De structuurvisie bevat een concrete, bondige actualisatie van het mobiliteit- en ruimtelijke ordeningsbeleid. Dit nieuwe beleid vervangt de Nota Mobiliteit, de Nota Ruimte en de structuurvisie Randstad 2040. De structuurvisie heeft betrekking op:
  • rijksverantwoordelijkheden voor basisnormen op het gebied van milieu, leefomgeving, (water)veiligheid en het beschermen van unieke ruimtelijke waarden;
  • rijksbelangen met betrekking tot (inter)nationale hoofdnetten voor mobiliteit en energie;
  • rijksbeleid voor ruimtelijke voorwaarden die bijdragen aan versterking van de economische structuur.
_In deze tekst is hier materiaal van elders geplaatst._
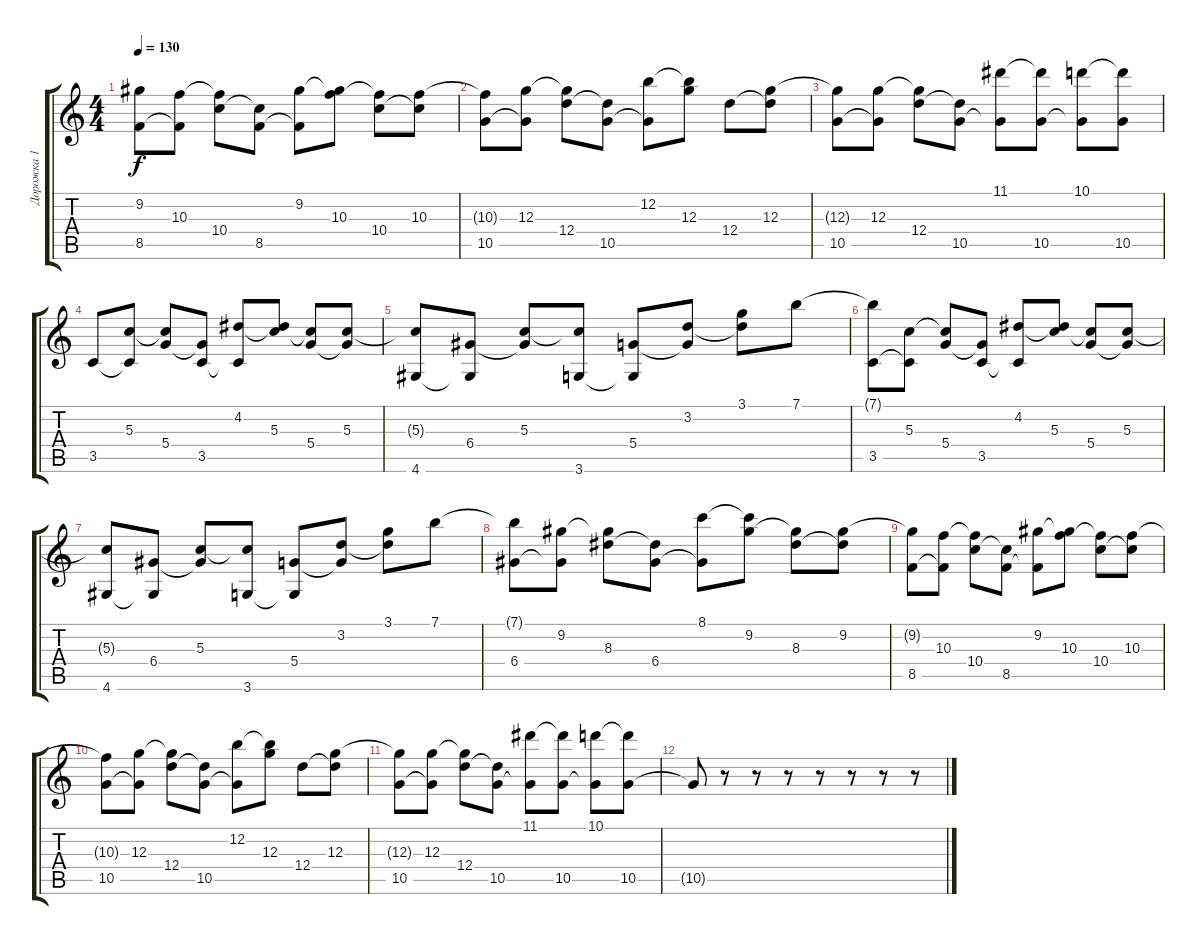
\track ("Дорожка 1" "Дорожка 1") {instrument acousticguitarsteel}
\staff {score tabs}
\tuning (E4 B3 G3 D3 A2 E2) {hide}
\ts (4 4)
\tempo 130
\clef g2
\ks c
(9.2{t} 8.5).8{dy f} (10.3 8.5{t}).8 (10.3{t} 10.4).8 (10.4{t} 8.5).8 (9.2 8.5{t}).8 (9.2{t} 10.3).8 (10.3{t} 10.4).8 (10.3 10.4{t}).8 |
(10.3{t} 10.5).8 (12.3 10.5{t}).8 (12.3{t} 12.4).8 (12.4{t} 10.5).8 (12.2 10.5{t}).8 (12.2{t} 12.3).8 12.4.8 (12.3 12.4{t}).8 |
(12.3{t} 10.5).8 (12.3 10.5{t}).8 (12.3{t} 12.4).8 (12.4{t} 10.5).8 (11.1 10.5{t}).8 (11.1{t} 10.5).8 (10.1 10.5{t}).8 (10.1{t} 10.5).8 |
3.5.8 (5.3 3.5{t}).8 (5.3{t} 5.4).8 (5.4{t} 3.5).8 (4.2 3.5{t}).8 (4.2{t} 5.3).8 (5.3{t} 5.4).8 (5.3 5.4{t}).8 |
(5.3{t} 4.6).8 (6.4 4.6{t}).8 (5.3 6.4{t}).8 (5.3{t} 3.6).8 (5.4 3.6{t}).8 (3.2 5.4{t}).8 (3.1 3.2{t}).8 7.1.8 |
(7.1{t} 3.5).8 (5.3 3.5{t}).8 (5.3{t} 5.4).8 (5.4{t} 3.5).8 (4.2 3.5{t}).8 (4.2{t} 5.3).8 (5.3{t} 5.4).8 (5.3 5.4{t}).8 |
(5.3{t} 4.6).8 (6.4 4.6{t}).8 (5.3 6.4{t}).8 (5.3{t} 3.6).8 (5.4 3.6{t}).8 (3.2 5.4{t}).8 (3.1 3.2{t}).8 7.1.8 |
(7.1{t} 6.4).8 (9.2 6.4{t}).8 (9.2{t} 8.3).8 (8.3{t} 6.4).8 (8.1 6.4{t}).8 (8.1{t} 9.2).8 (9.2{t} 8.3).8 (9.2 8.3{t}).8 |
(9.2{t} 8.5).8 (10.3 8.5{t}).8 (10.3{t} 10.4).8 (10.4{t} 8.5).8 (9.2 8.5{t}).8 (9.2{t} 10.3).8 (10.3{t} 10.4).8 (10.3 10.4{t}).8 |
(10.3{t} 10.5).8 (12.3 10.5{t}).8 (12.3{t} 12.4).8 (12.4{t} 10.5).8 (12.2 10.5{t}).8 (12.2{t} 12.3).8 12.4.8 (12.3 12.4{t}).8 |
(12.3{t} 10.5).8 (12.3 10.5{t}).8 (12.3{t} 12.4).8 (12.4{t} 10.5).8 (11.1 10.5{t}).8 (11.1{t} 10.5).8 (10.1 10.5{t}).8 (10.1{t} 10.5).8 |
10.5{t}.8 r.8 r.8 r.8 r.8 r.8 r.8 r.8
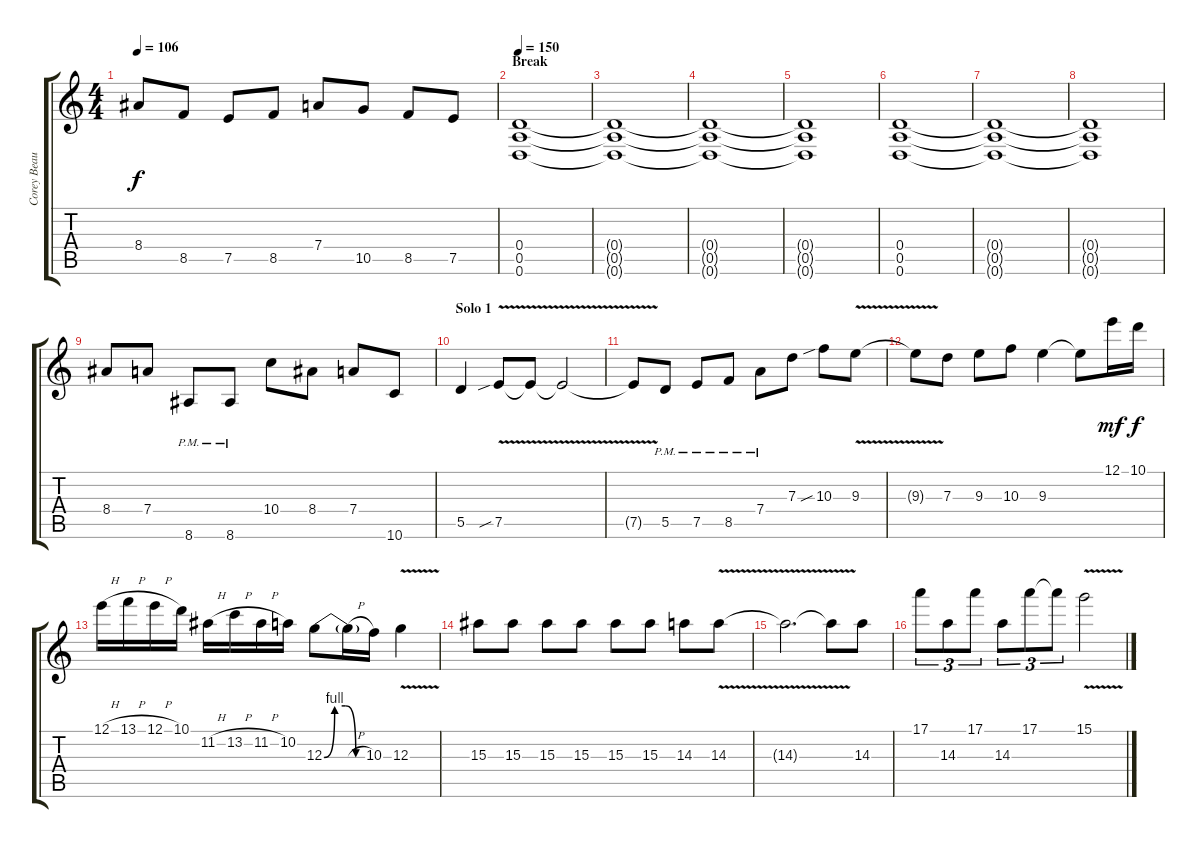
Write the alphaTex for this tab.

\track ("Corey Beaulieu" "Corey Beau") {instrument distortionguitar}
\staff {score tabs}
\tuning (E4 B3 G3 D3 A2 D2) {hide}
\ts (4 4)
\tempo 106
\clef g2
\ks c
8.4{t}.8{dy f} 8.5.8 7.5.8 8.5.8 7.4.8 10.5.8 8.5.8 7.5.8 |
\section ("" "Break")
\tempo 150
(0.4 0.5 0.6).1 |
(0.4{t} 0.5{t} 0.6{t}).1 |
(0.4{t} 0.5{t} 0.6{t}).1 |
(0.4{t} 0.5{t} 0.6{t}).1 |
(0.4 0.5 0.6).1 |
(0.4{t} 0.5{t} 0.6{t}).1 |
(0.4{t} 0.5{t} 0.6{t}).1 |
8.4.8 7.4.8 8.6{pm}.8 8.6{pm}.8 10.4.8 8.4.8 7.4.8 10.6.8 |
\section ("" "Solo 1")
5.5.4{volume 16} 7.5{v sib}.8 7.5{v t}.8 7.5{v t}.2 |
7.5{t}.8 5.5{pm}.8 7.5{pm}.8 8.5{pm}.8 7.4{pm}.8 7.3.8 10.3{sib}.8 9.3{v}.8 |
9.3{v t}.8 7.3.8 9.3.8 10.3.8 9.3.4 9.3{t}.8 12.1.16{dy mf} 10.1.16{dy f} |
12.1{h}.16 13.1{h}.16 12.1{h}.16 10.1.16 11.2{h}.16 13.2{h}.16 11.2{h}.16 10.2.16 12.3{be (custom 0 0 15 4 30 4 45 0 60 0)}.8 12.3{h t}.16 10.3.16 12.3{v}.4 |
15.3.8 15.3.8 15.3.8 15.3.8 15.3.8 15.3.8 14.3.8 14.3{v}.8 |
14.3{v t}.2{d} 14.3{v t}.8 14.3.8 |
17.1.8{tu (3 2)} 14.3.8{tu (3 2)} 17.1.8{tu (3 2)} 14.3.8{tu (3 2)} 17.1.8{tu (3 2)} 17.1{t}.8{tu (3 2)} 15.1{v}.2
Bij deze aanpak hanteert het Rijk een filosofie die uitgaat van vertrouwen, heldere verantwoordelijkheden, eenvoudige regels en een selectieve rijksbetrokkenheid. Zo laat het Rijk de verantwoordelijkheid voor de afstemming tussen verstedelijking en groene ruimte op regionale schaal over aan provincies. Daarmee wordt bijvoorbeeld het aantal regimes in het landschaps- en natuurdomein fors ingeperkt. Daarnaast wordt (boven)lokale afstemming en uitvoering van verstedelijking overgelaten aan (samenwerkende) gemeenten binnen provinciale kaders. Alleen in de stedelijke regio's rond de mainports (Amsterdam c.a. en Rotterdam c.a.) zal het Rijk afspraken maken met decentrale overheden over de programmering van verstedelijking.
 
Overige sturing op verstedelijking zoals afspraken over percentages voor binnenstedelijk bouwen, Rijksbufferzones en doelstellingen voor herstructurering laat het Rijk los. Om zorgvuldig ruimtegebruik te bevorderen neemt het Rijk enkel nog een 'ladder' voor duurzame verstedelijking op (gebaseerd op de 'SER-ladder'). Hierdoor neemt de bestuurlijke drukte af en ontstaat er ruimte voor regionaal maatwerk.
 
3.1.2 Barro
Het Besluit algemene regels ruimtelijke ordening (afgekort Barro) bevat een aantal beslissingen van wezenlijk belang (13 nationale belangen) uit de nieuwe Structuurvisie. Voor deze belangen is het Rijk verantwoordelijk en wil het resultaten boeken. Buiten deze 13 belangen hebben decentrale overheden beleidsvrijheid. Het Besluit algemene regels ruimtelijke ordening is op 30 december 2011 in werking getreden. De ministeriële regeling die bij dit besluit treedt tegelijkertijd in werking.
   
3.1.3 Planspecifiek
Het rijksbeleid heeft geen invloed op onderliggende plan.
3.2 Provinciaal beleid
3.2.1 Provinciale Structuurvisie 2013-2028
De Provinciale Ruimtelijke Structuurvisie (PRS) is opgesteld om te zorgen voor een blijvend aantrekkelijke provincie. Via haar ruimtelijk beleid draagt de provincie bij aan een kwalitatief hoogwaardige fysieke leefomgeving, waarin het ook in de toekomst plezierig wonen, werken en recreëren is.
 
De PRS geeft de ruimtelijke ambities weer van de provincie Utrecht. Hierin staat welke doelstellingen de provincie van provinciaal belang acht, welk beleid bij deze doelstellingen hoort én hoe dit beleid uitgevoerd wordt. Deels loopt deze uitvoering via de Provinciale Ruimtelijke Verordening 2013 (PRV) die tegelijk met de PRS is opgesteld.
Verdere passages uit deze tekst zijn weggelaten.